If we had lived on that street, we might have wanted to stay in the city.
We connected immediately, as soon as I found out that one of them is also a writer. Sara Bond — I can’t wait to read your “slightly spicy fantasy books.” I’ll see you soon.
I had a great conversation with an older woman who had just retired from teaching special education at West Seattle High School, after 30 years. One of Danny’s teaching colleagues stopped by to pick up a table and chairs and we talked and talked and talked.
A couple came looking for something and left with their hands full. They were new to the city, from St. Augustine, Florida, where they had lived on a boat for 4 years. Turns out he was a chef, like Danny was for more than 30 years, so we stayed talking for awhile. He mentioned that he had worked in Telluride, in Colorado, for quite a while. When I mentioned the name of one of Danny’s brothers, who was the head of ski patrol there for years, this man said, “Oh, I know his brother!”

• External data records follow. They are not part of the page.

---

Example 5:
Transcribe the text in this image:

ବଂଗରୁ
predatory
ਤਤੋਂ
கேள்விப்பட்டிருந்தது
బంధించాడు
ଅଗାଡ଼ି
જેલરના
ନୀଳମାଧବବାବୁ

The world feels connected when we start talking with each other.
My friend Sadie came by to see what we had and realized we had a basketball hoop we had never put together. (Hello, ADHD.) She called her husband to bring their other car. They took that one, plus the one that was broken before it. One of their friends is a welder. They knew he could fix them both. Suddenly, they saw a full basketball court in the alley behind their house. Oh, this made me happy.
Before she left, Sadie gave me mala beads from a temple in Kathmandu. Her husband is Nepalese, so they visit often. (Together, they run Shanti collection, Diwas Photography, and Travel with a Local in Nepal.) She saw the stone statue of the Buddha in our yard, so she went to her car to bestow them on me. They signify safe journeys.
I hugged her close. Thank you, Sadie.
By the end of the afternoon, all but 5 pieces of furniture were gone. We had successfully given away 80% of our stuff.
Whoo hooo!
And then, the next day, the rough work began.